_THE TASK:_ Copy exactly, and only, the lines between the start of the entries below and the line containing "left ear: (930, 365)", both inclusive. Omit pictures.

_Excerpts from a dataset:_
——
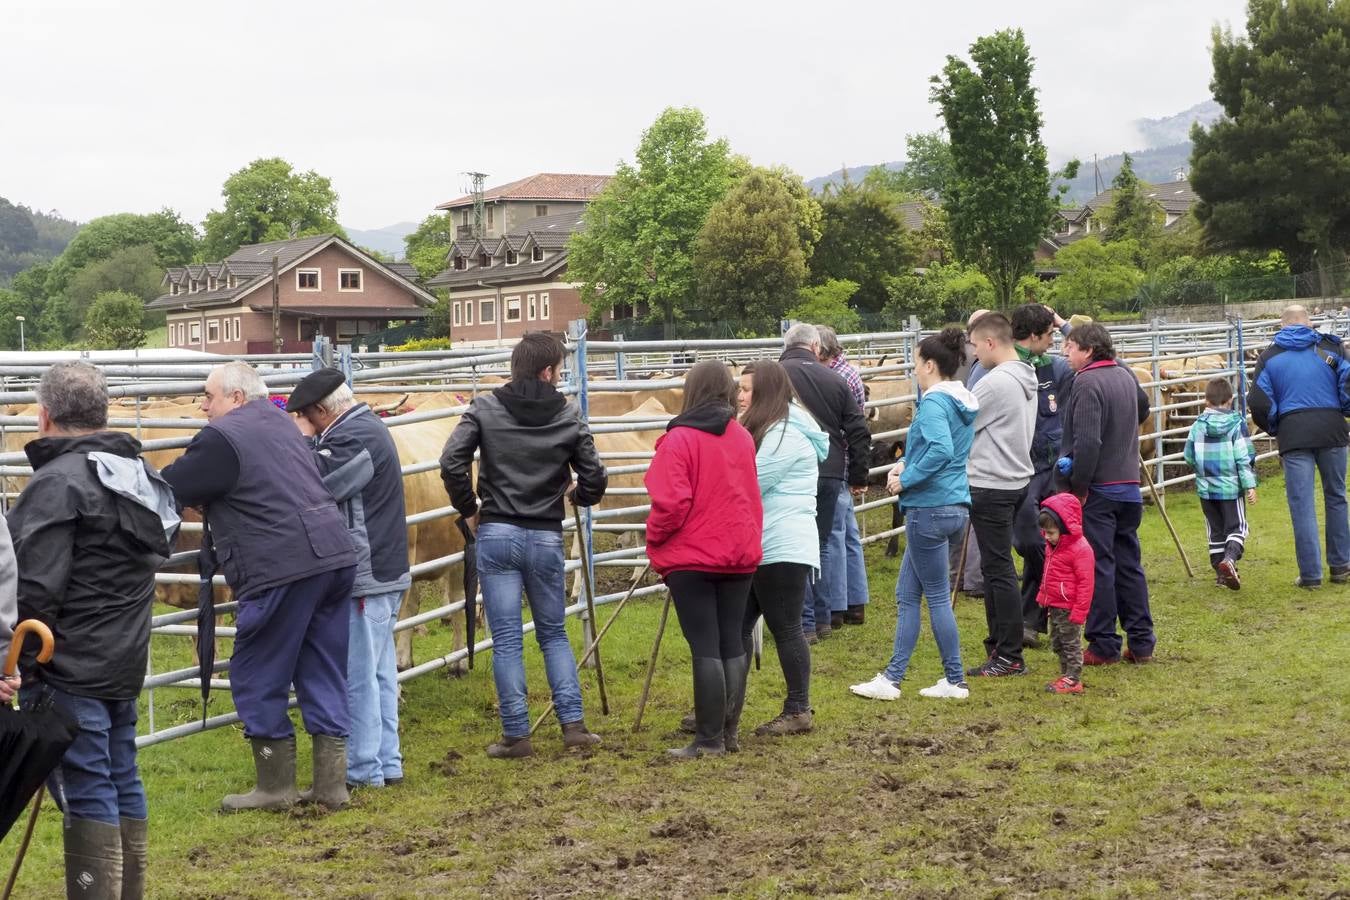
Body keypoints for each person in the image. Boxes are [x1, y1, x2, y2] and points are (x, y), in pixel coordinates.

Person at [8, 362, 178, 899]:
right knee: (121, 774)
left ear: (45, 415)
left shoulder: (57, 483)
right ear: (101, 413)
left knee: (88, 786)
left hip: (69, 668)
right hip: (121, 660)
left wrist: (20, 662)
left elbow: (34, 588)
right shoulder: (137, 475)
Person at [162, 362, 357, 811]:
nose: (203, 405)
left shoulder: (222, 438)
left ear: (235, 397)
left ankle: (275, 787)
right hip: (332, 553)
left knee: (257, 669)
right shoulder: (281, 422)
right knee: (322, 665)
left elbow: (174, 483)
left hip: (281, 565)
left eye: (208, 396)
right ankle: (331, 786)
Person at [440, 333, 607, 759]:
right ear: (547, 371)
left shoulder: (484, 408)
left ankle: (517, 735)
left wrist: (469, 508)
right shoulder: (569, 416)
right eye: (560, 369)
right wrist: (579, 496)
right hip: (546, 535)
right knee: (553, 634)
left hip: (496, 532)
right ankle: (573, 727)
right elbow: (595, 476)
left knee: (508, 639)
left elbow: (451, 461)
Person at [287, 369, 411, 788]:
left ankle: (361, 769)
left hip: (367, 572)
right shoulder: (368, 427)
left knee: (359, 675)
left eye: (307, 417)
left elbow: (315, 484)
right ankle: (386, 764)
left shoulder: (353, 438)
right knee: (378, 673)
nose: (307, 425)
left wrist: (302, 441)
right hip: (384, 568)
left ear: (322, 410)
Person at [850, 328, 978, 702]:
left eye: (917, 363)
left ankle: (954, 680)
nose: (914, 371)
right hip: (952, 504)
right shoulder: (960, 401)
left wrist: (906, 479)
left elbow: (939, 450)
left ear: (930, 365)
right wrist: (904, 462)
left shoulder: (936, 403)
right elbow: (941, 450)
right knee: (907, 593)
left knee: (935, 596)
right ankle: (893, 678)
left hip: (929, 508)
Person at [646, 360, 763, 758]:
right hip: (739, 554)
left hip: (694, 556)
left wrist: (656, 539)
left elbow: (670, 503)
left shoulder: (678, 441)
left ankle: (709, 739)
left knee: (705, 646)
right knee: (732, 640)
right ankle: (728, 733)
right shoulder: (741, 437)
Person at [736, 361, 828, 736]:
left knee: (786, 627)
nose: (739, 396)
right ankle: (721, 704)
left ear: (767, 393)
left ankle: (797, 709)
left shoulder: (785, 434)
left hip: (782, 545)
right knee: (737, 627)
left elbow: (749, 482)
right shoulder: (771, 428)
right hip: (765, 543)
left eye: (746, 389)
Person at [1058, 324, 1156, 665]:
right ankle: (1142, 641)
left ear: (1087, 349)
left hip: (1100, 488)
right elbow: (1142, 412)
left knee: (1099, 566)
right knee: (1129, 563)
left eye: (1069, 346)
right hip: (1129, 485)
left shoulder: (1086, 382)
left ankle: (1103, 642)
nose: (1064, 353)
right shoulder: (1125, 376)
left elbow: (1087, 441)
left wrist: (1079, 488)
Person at [779, 323, 871, 642]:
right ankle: (822, 618)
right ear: (816, 347)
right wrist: (859, 476)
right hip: (830, 470)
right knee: (820, 544)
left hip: (788, 469)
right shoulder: (835, 379)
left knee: (793, 545)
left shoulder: (773, 377)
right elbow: (858, 429)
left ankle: (802, 623)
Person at [1248, 304, 1350, 588]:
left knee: (1302, 504)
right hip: (1332, 429)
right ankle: (1341, 566)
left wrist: (1276, 426)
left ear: (1282, 326)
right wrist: (1343, 410)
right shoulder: (1331, 348)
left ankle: (1310, 575)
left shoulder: (1269, 356)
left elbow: (1258, 400)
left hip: (1293, 434)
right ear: (1310, 323)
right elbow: (1347, 381)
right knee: (1337, 496)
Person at [964, 312, 1037, 678]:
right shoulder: (1026, 374)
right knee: (999, 568)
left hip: (992, 484)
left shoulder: (994, 383)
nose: (975, 354)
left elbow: (961, 423)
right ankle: (1000, 646)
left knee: (999, 570)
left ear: (990, 343)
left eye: (976, 346)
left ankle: (1009, 655)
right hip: (1016, 480)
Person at [1008, 304, 1075, 645]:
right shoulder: (1003, 367)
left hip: (1053, 468)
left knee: (1055, 538)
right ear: (1033, 336)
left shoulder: (1056, 368)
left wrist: (1064, 325)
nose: (1053, 341)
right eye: (1049, 335)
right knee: (1029, 541)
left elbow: (1098, 352)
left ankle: (1031, 620)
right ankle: (1028, 613)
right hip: (1018, 470)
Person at [816, 326, 870, 627]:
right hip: (848, 461)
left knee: (834, 533)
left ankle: (835, 604)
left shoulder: (835, 377)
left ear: (821, 351)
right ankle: (855, 602)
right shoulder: (848, 372)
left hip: (838, 461)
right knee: (848, 533)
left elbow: (848, 425)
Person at [1184, 378, 1259, 590]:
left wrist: (1202, 470)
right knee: (1238, 527)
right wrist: (1250, 485)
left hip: (1206, 490)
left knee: (1215, 530)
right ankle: (1230, 560)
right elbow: (1244, 458)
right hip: (1231, 489)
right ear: (1231, 400)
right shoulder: (1236, 424)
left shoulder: (1197, 426)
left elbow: (1188, 455)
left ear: (1206, 400)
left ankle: (1220, 574)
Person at [1034, 494, 1094, 695]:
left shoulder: (1080, 549)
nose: (1047, 536)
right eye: (1044, 532)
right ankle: (1065, 674)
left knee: (1071, 644)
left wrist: (1079, 612)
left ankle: (1073, 678)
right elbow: (1048, 572)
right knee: (1057, 642)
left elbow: (1086, 584)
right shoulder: (1053, 546)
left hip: (1069, 608)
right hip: (1055, 605)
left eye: (1051, 532)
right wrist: (1043, 595)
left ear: (1065, 527)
——
_RESPONSE AREA:_
Body keypoints for each person in the image. Boxes are [x1, y1, x2, y2] and points are (x, y), in pixel coordinates.

Person at [8, 362, 178, 899]:
right knee: (121, 774)
left ear: (45, 415)
left shoulder: (57, 483)
right ear: (101, 413)
left knee: (88, 786)
left hip: (69, 668)
right hip: (121, 660)
left wrist: (20, 662)
left elbow: (34, 588)
right shoulder: (137, 475)
Person at [162, 362, 357, 811]:
nose: (203, 405)
left shoulder: (222, 438)
left ear: (235, 397)
left ankle: (275, 787)
right hip: (332, 553)
left knee: (257, 669)
right shoulder: (281, 422)
right knee: (322, 665)
left elbow: (174, 483)
left hip: (281, 565)
left eye: (208, 396)
right ankle: (331, 786)
Person at [440, 333, 607, 759]:
right ear: (547, 371)
left shoulder: (484, 408)
left ankle: (517, 735)
left wrist: (469, 508)
right shoulder: (569, 416)
right eye: (560, 369)
right wrist: (579, 496)
right hip: (546, 535)
right knee: (553, 634)
left hip: (496, 532)
right ankle: (573, 727)
right elbow: (595, 476)
left knee: (508, 639)
left elbow: (451, 461)
Person at [287, 369, 411, 788]:
left ankle: (361, 769)
left hip: (367, 572)
right shoulder: (368, 427)
left knee: (359, 675)
left eye: (307, 417)
left elbow: (315, 484)
right ankle: (386, 764)
left shoulder: (353, 438)
right knee: (378, 673)
nose: (307, 425)
left wrist: (302, 441)
right hip: (384, 568)
left ear: (322, 410)
Person at [850, 328, 978, 702]:
left eye: (917, 363)
left ankle: (954, 680)
nose: (914, 371)
right hip: (952, 504)
right shoulder: (960, 401)
left wrist: (906, 479)
left elbow: (939, 450)
left ear: (930, 365)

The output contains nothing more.